Whenever somebody got a detail right, I gave her a point. Whenever she got something wrong, I took a point away. Whenever she said something I could neither deny nor verify, or something completely subjective such as whether the table was too low or not, no points were given and no points were taken away. There were benefits to making me laugh; for example, Kay ended up with a positive score even though almost everything she said was ridiculously, purposefully wrong. And I do not think this photo reveals the presence of oxygen or the fact that this photo was taken on earth; I do know there's no way you can tell it was taken in North America; however, her brazen point-loading made me laugh, so Elizabeth got some half-points which added up to whole points.
In the end, this is how it broke:
Laurie 1
TheAmpuT 6
Elizabeth 7
Alphabitch 7
Danielle Wegman 4
Jen 4
Kay 2
Jana 7
Sugared Harpy 1
As you see, we have a three-way tie!
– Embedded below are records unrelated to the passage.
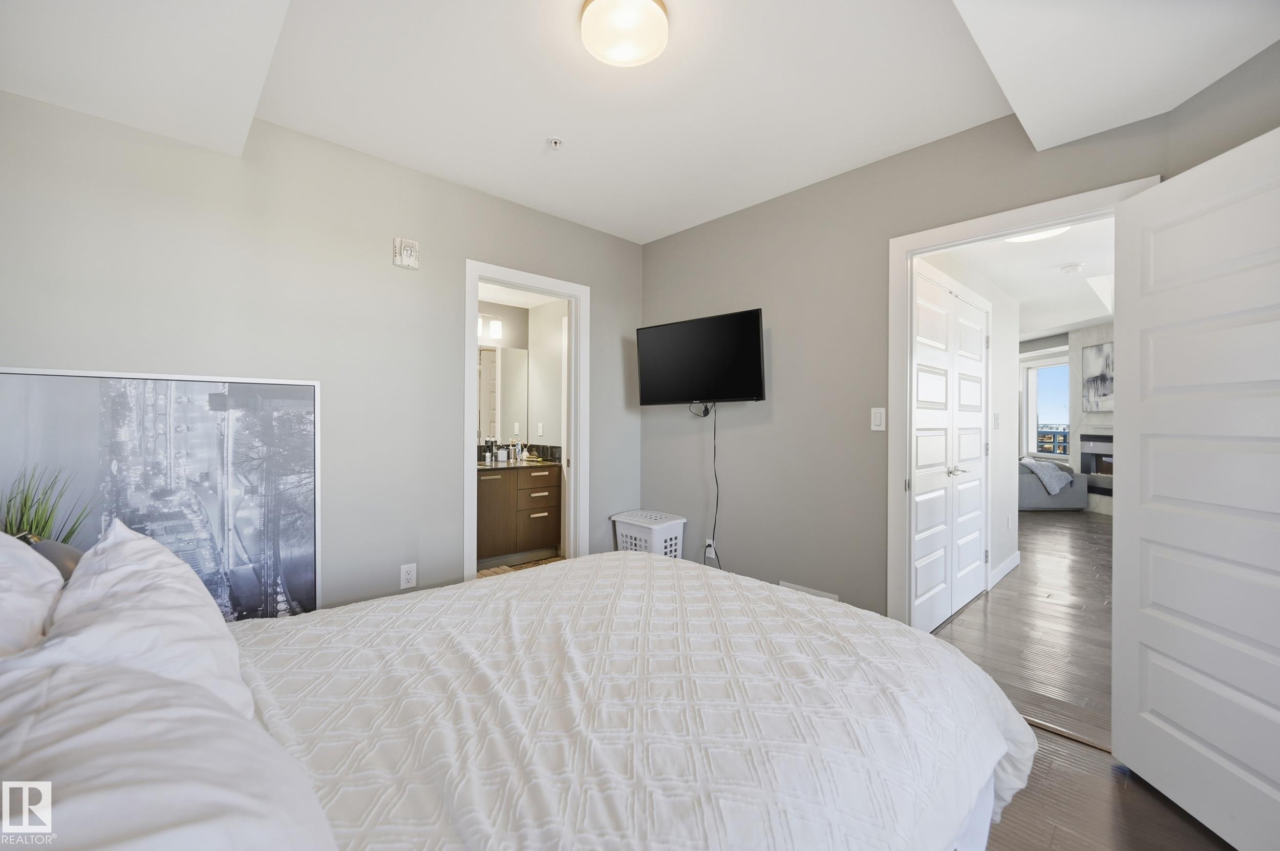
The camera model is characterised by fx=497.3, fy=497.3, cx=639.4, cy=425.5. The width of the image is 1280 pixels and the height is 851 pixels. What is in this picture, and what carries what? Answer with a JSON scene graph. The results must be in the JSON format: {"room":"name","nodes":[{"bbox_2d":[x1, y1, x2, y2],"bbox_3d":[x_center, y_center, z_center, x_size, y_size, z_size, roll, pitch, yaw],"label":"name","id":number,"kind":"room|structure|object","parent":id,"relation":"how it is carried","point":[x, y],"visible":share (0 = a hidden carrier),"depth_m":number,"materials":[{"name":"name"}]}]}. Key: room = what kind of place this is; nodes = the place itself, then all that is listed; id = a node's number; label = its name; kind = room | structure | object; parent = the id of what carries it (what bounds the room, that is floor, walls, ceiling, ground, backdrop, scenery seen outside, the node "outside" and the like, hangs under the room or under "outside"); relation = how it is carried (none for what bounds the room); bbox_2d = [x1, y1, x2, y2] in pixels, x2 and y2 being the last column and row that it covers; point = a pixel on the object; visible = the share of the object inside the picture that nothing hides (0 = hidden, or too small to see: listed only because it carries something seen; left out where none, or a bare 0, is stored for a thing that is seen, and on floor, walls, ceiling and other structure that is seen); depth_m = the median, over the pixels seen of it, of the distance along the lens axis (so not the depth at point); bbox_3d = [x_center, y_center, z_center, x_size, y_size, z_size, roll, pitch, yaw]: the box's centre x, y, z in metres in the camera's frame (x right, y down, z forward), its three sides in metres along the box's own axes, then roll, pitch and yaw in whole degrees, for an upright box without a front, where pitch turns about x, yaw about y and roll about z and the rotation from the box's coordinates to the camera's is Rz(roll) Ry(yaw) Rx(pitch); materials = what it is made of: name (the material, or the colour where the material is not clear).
{"room":"bedroom","nodes":[
{"label":"bedroom","id":0,"kind":"room"},
{"bbox_2d":[0,464,92,544],"bbox_3d":[-1.962,0.365,1.590,0.357,0.526,0.361,0,0,-43],"label":"potted plant","id":1,"kind":"object","parent":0,"point":[26,497],"visible":0.42,"depth_m":1.61,"materials":[{"name":"green plant"}]},
{"bbox_2d":[0,91,643,615],"bbox_3d":[-1.289,-0.157,2.766,3.529,2.789,0.123,0,0,-43],"label":"left wall","id":2,"kind":"structure","parent":0,"point":[482,244],"depth_m":2.40,"materials":[{"name":"grey paint"}]},
{"bbox_2d":[0,367,322,620],"bbox_3d":[-1.901,0.436,1.998,1.034,1.296,0.037,0,0,-43],"label":"framed picture","id":3,"kind":"object","parent":2,"relation":"attached to","point":[231,438],"visible":0.77,"depth_m":2.04},
{"bbox_2d":[392,236,419,269],"bbox_3d":[-1.237,-0.915,2.637,0.120,0.146,0.039,0,0,-43],"label":"fire alarm","id":4,"kind":"object","parent":2,"relation":"attached to","point":[409,251],"visible":0.99,"depth_m":2.62,"materials":[{"name":"white plastic"}]},
{"bbox_2d":[399,562,417,588],"bbox_3d":[-1.238,0.802,2.661,0.074,0.120,0.009,0,0,-43],"label":"wall socket","id":5,"kind":"object","parent":2,"relation":"attached to","point":[411,576],"visible":0.99,"depth_m":2.66,"materials":[{"name":"white plastic"}]},
{"bbox_2d":[462,260,589,584],"bbox_3d":[-0.741,0.136,3.235,0.910,2.131,0.165,0,0,-43],"label":"bathroom door frame","id":6,"kind":"structure","parent":2,"relation":"attached to","point":[476,279],"depth_m":3.38,"materials":[{"name":"white paint"}]},
{"bbox_2d":[479,295,562,452],"bbox_3d":[-1.378,-0.078,4.258,2.083,2.451,0.783,0,0,-43],"label":"bathroom wall","id":7,"kind":"structure","parent":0,"point":[554,440],"depth_m":4.84,"materials":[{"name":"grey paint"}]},
{"bbox_2d":[477,312,502,340],"bbox_3d":[-1.509,-0.919,4.394,0.603,0.220,0.160,0,0,-43],"label":"vanity light","id":8,"kind":"object","parent":7,"relation":"attached to","point":[494,326],"visible":0.47,"depth_m":4.48,"materials":[{"name":"white glass"}]},
{"bbox_2d":[476,345,528,444],"bbox_3d":[-1.582,-0.285,4.395,1.302,0.917,0.009,0,0,-43],"label":"bathroom mirror","id":9,"kind":"object","parent":7,"relation":"attached to","point":[514,353],"visible":0.47,"depth_m":4.65,"materials":[{"name":"mirror"}]},
{"bbox_2d":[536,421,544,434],"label":"bathroom outlet","id":10,"kind":"object","parent":7,"relation":"attached to","point":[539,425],"visible":0.99,"depth_m":4.82,"materials":[{"name":"white plastic"}]},
{"bbox_2d":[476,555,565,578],"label":"bathroom floor","id":11,"kind":"structure","parent":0,"point":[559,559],"depth_m":4.21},
{"bbox_2d":[474,463,560,565],"bbox_3d":[-1.370,0.676,4.213,1.389,0.988,0.559,0,0,-43],"label":"bathroom vanity","id":12,"kind":"object","parent":11,"relation":"on","point":[484,499],"visible":0.59,"depth_m":4.21,"materials":[{"name":"brown wood"}]},
{"bbox_2d":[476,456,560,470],"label":"countertop","id":13,"kind":"structure","parent":12,"relation":"on","point":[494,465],"depth_m":4.26,"materials":[{"name":"stone"}]},
{"bbox_2d":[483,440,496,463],"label":"toiletry bottle","id":14,"kind":"object","parent":13,"relation":"on","point":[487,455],"visible":1,"depth_m":4.47,"materials":[{"name":"white"}]},
{"bbox_2d":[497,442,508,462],"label":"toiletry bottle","id":15,"kind":"object","parent":13,"relation":"on","point":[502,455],"visible":0.99,"depth_m":4.52,"materials":[{"name":"white"}]},
{"bbox_2d":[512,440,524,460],"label":"toothbrush holder","id":16,"kind":"object","parent":13,"relation":"on","point":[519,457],"visible":1,"depth_m":4.63,"materials":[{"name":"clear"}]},
{"bbox_2d":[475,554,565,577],"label":"bath rug","id":17,"kind":"object","parent":11,"relation":"on","point":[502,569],"visible":0.18,"depth_m":4.15,"materials":[{"name":"carpet"}]},
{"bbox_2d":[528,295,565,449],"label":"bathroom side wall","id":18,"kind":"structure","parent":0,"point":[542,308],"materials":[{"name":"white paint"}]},
{"bbox_2d":[0,0,1279,241],"bbox_3d":[0.056,-1.382,1.417,3.578,0.276,3.814,0,0,-43],"label":"ceiling","id":19,"kind":"structure","parent":0,"point":[649,234],"depth_m":1.89,"materials":[{"name":"white paint"}]},
{"bbox_2d":[546,136,563,149],"bbox_3d":[-0.413,-1.370,2.419,0.072,0.035,0.073,0,0,-43],"label":"fire sprinkler","id":20,"kind":"object","parent":19,"relation":"attached to","point":[554,142],"visible":0.99,"depth_m":2.41,"materials":[{"name":"white"}]},
{"bbox_2d":[580,0,669,66],"bbox_3d":[-0.048,-1.339,1.686,0.298,0.091,0.300,0,0,-43],"label":"ceiling light","id":21,"kind":"object","parent":19,"relation":"attached to","point":[627,56],"visible":0.98,"depth_m":1.65,"materials":[{"name":"white glass"}]},
{"bbox_2d":[635,53,1279,625],"bbox_3d":[1.162,-0.171,2.812,0.121,2.764,3.313,0,0,-43],"label":"right wall","id":22,"kind":"structure","parent":0,"point":[870,405],"depth_m":2.88,"materials":[{"name":"grey paint"}]},
{"bbox_2d":[633,307,766,404],"bbox_3d":[0.396,-0.414,3.283,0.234,0.576,0.959,0,0,-43],"label":"television","id":23,"kind":"object","parent":22,"relation":"attached to","point":[755,358],"visible":0.99,"depth_m":3.20,"materials":[{"name":"black plastic"}]},
{"bbox_2d":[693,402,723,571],"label":"power cord","id":24,"kind":"object","parent":23,"relation":"hanging from","point":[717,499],"visible":0.86,"depth_m":3.33,"materials":[{"name":"black plastic"}]},
{"bbox_2d":[704,537,717,557],"bbox_3d":[0.483,0.837,3.398,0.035,0.122,0.079,0,0,-43],"label":"wall socket","id":25,"kind":"object","parent":22,"relation":"attached to","point":[707,541],"visible":0.73,"depth_m":3.39,"materials":[{"name":"white plastic"}]},
{"bbox_2d":[778,580,839,600],"bbox_3d":[0.974,1.016,2.874,0.017,0.171,0.363,0,0,-43],"label":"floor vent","id":26,"kind":"object","parent":22,"relation":"attached to","point":[832,596],"visible":0.33,"depth_m":2.87,"materials":[{"name":"white"}]},
{"bbox_2d":[869,407,885,430],"bbox_3d":[1.239,-0.034,2.594,0.012,0.117,0.071,0,0,-43],"label":"light switch","id":27,"kind":"object","parent":22,"relation":"attached to","point":[877,420],"visible":0.98,"depth_m":2.59,"materials":[{"name":"white plastic"}]},
{"bbox_2d":[883,176,1158,623],"bbox_3d":[1.658,0.153,2.243,0.168,2.125,0.976,0,0,-43],"label":"door frame","id":28,"kind":"structure","parent":22,"relation":"attached to","point":[1008,227],"depth_m":2.49,"materials":[{"name":"white paint"}]},
{"bbox_2d":[1108,122,1279,850],"bbox_3d":[1.751,0.203,1.429,0.163,2.010,0.800,0,0,2],"label":"white door","id":29,"kind":"structure","parent":28,"relation":"attached to","point":[1143,534],"depth_m":1.53,"materials":[{"name":"white paint"}]},
{"bbox_2d":[915,248,1020,606],"bbox_3d":[2.298,-0.093,3.503,2.445,2.592,0.122,0,0,-43],"label":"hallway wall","id":30,"kind":"structure","parent":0,"point":[1003,432],"depth_m":3.94,"materials":[{"name":"white paint"}]},
{"bbox_2d":[909,267,990,629],"bbox_3d":[2.002,0.172,3.163,1.406,2.052,0.099,0,0,-43],"label":"double door","id":31,"kind":"structure","parent":30,"relation":"in","point":[918,462],"depth_m":3.10,"materials":[{"name":"white paint"}]},
{"bbox_2d":[992,411,1000,428],"bbox_3d":[2.687,-0.041,3.746,0.066,0.124,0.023,0,0,-43],"label":"hallway light switch","id":32,"kind":"object","parent":30,"relation":"attached to","point":[995,415],"visible":0.97,"depth_m":3.74,"materials":[{"name":"white plastic"}]},
{"bbox_2d":[989,550,1020,586],"bbox_3d":[2.908,1.150,3.972,1.127,0.106,0.014,0,0,-43],"label":"hallway baseboard","id":33,"kind":"structure","parent":30,"relation":"attached to","point":[1005,564],"depth_m":3.98,"materials":[{"name":"white paint"}]},
{"bbox_2d":[930,216,1114,342],"bbox_3d":[3.906,-1.311,5.374,7.040,0.117,4.624,0,0,-43],"label":"hallway ceiling","id":34,"kind":"structure","parent":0,"point":[1093,316],"depth_m":4.11,"materials":[{"name":"white paint"}]},
{"bbox_2d":[1004,225,1070,242],"bbox_3d":[2.387,-1.180,2.956,0.374,0.098,0.367,0,0,-43],"label":"hallway ceiling light","id":35,"kind":"object","parent":34,"relation":"attached to","point":[1040,234],"visible":0.37,"depth_m":2.98,"materials":[{"name":"white glass"}]},
{"bbox_2d":[1058,261,1083,273],"bbox_3d":[3.369,-1.230,3.889,0.136,0.040,0.136,0,0,-43],"label":"smoke detector","id":36,"kind":"object","parent":34,"relation":"attached to","point":[1068,269],"visible":0.99,"depth_m":3.86,"materials":[{"name":"white"}]},
{"bbox_2d":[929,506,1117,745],"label":"hallway floor","id":37,"kind":"structure","parent":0,"point":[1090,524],"depth_m":3.06,"materials":[{"name":"brown wood"}]},
{"bbox_2d":[0,540,1050,850],"bbox_3d":[-0.301,0.629,1.185,2.321,1.183,1.851,0,0,-43],"label":"bed","id":38,"kind":"object","parent":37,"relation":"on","point":[1020,728],"visible":0.98,"depth_m":0.97,"materials":[{"name":"white fabric"}]},
{"bbox_2d":[0,528,64,658],"bbox_3d":[-1.297,0.406,0.951,0.300,0.431,0.732,0,0,-43],"label":"pillow","id":39,"kind":"object","parent":38,"relation":"on","point":[56,576],"visible":0.63,"depth_m":0.97,"materials":[{"name":"white fabric"}]},
{"bbox_2d":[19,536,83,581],"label":"lamp","id":40,"kind":"object","parent":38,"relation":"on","point":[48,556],"visible":0.22,"depth_m":1.35,"materials":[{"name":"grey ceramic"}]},
{"bbox_2d":[30,518,255,713],"bbox_3d":[-1.094,0.447,1.104,0.327,0.411,0.732,0,0,-43],"label":"pillow","id":41,"kind":"object","parent":38,"relation":"on","point":[214,614],"visible":0.56,"depth_m":0.96,"materials":[{"name":"white fabric"}]},
{"bbox_2d":[0,652,340,850],"bbox_3d":[-0.596,0.483,0.527,0.427,0.329,0.740,0,0,-43],"label":"pillow","id":42,"kind":"object","parent":38,"relation":"on","point":[48,785],"visible":0.94,"depth_m":0.55,"materials":[{"name":"white fabric"}]},
{"bbox_2d":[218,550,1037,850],"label":"bedspread","id":43,"kind":"object","parent":38,"relation":"on","point":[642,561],"visible":0.82,"depth_m":1.13,"materials":[{"name":"white fabric"}]},
{"bbox_2d":[610,509,686,558],"bbox_3d":[0.061,0.893,3.505,0.361,0.516,0.454,0,0,-43],"label":"laundry basket","id":44,"kind":"object","parent":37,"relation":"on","point":[624,519],"visible":0.62,"depth_m":3.40,"materials":[{"name":"white plastic"}]},
{"bbox_2d":[1018,458,1087,509],"bbox_3d":[5.548,0.828,7.643,1.298,0.744,1.643,0,0,-5],"label":"sofa","id":45,"kind":"object","parent":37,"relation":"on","point":[1065,497],"visible":0.38,"depth_m":6.92,"materials":[{"name":"grey fabric"}]},
{"bbox_2d":[1021,456,1075,493],"bbox_3d":[5.682,0.680,7.009,0.617,0.409,0.497,0,0,-5],"label":"throw blanket","id":46,"kind":"object","parent":45,"relation":"on","point":[1040,470],"visible":0.86,"depth_m":6.85,"materials":[{"name":"grey fabric"}]},
{"bbox_2d":[1022,351,1070,458],"bbox_3d":[6.639,-0.285,7.984,0.121,1.591,1.104,0,0,-2],"label":"window","id":47,"kind":"structure","parent":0,"point":[1030,385],"depth_m":8.14,"materials":[{"name":"white glass"}]},
{"bbox_2d":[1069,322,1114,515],"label":"fireplace wall","id":48,"kind":"structure","parent":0,"point":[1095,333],"depth_m":7.17,"materials":[{"name":"stone"}]},
{"bbox_2d":[1078,433,1113,494],"bbox_3d":[6.498,0.517,6.707,0.373,0.791,0.985,0,0,-2],"label":"fireplace","id":49,"kind":"object","parent":48,"relation":"in","point":[1093,440],"visible":0.44,"depth_m":6.97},
{"bbox_2d":[1080,341,1113,412],"bbox_3d":[6.120,-0.637,6.440,0.033,0.894,0.955,0,0,-3],"label":"painting","id":50,"kind":"object","parent":48,"relation":"attached to","point":[1101,350],"visible":0.64,"depth_m":6.62},
{"label":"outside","id":51,"kind":"structure","parent":0,"visible":0},
{"label":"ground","id":52,"kind":"structure","parent":51,"visible":0},
{"bbox_2d":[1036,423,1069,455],"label":"balcony railing","id":53,"kind":"object","parent":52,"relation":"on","point":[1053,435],"visible":0.23,"depth_m":11.54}
]}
How exciting!
As promised, I wrote the names of the tying contestants on tiny pieces of paper --
-- crumpled them up --
-- and threw them in a big bowl.
Then I mixed them up and pulled one out.
And the name I pulled was...
...insert drumroll here...
...Jana!
(Insert confetti here.)
Hurray! Congratulations!
Please tell me whether you'd like a scarf or a dish towel, and what color(s), and I will get cracking on it tout de suite.
Thank you all for playing. I hope you had as much fun as I did. Of course, you're all winners as far as I'm concerned, and I hope I see you all here to play again next year.
__________
Oh, and Happy Thanksgiving! Today and every day I am grateful for my true love, of course.
"Thanks for taking my picture. Don't worry. I'll crop out my underwear."
"I did assume as much."
"Yeah, it's not that kind of website."
"Damn straight -- not for free it's not!"
And I am grateful for Sam, who is also grateful for my true love, who is a dab hand with a brush. (Click to enlarge. Go on; you must.)
And of course I am also grateful for all of you, my esteemed correspondents. Best wishes to you and yours.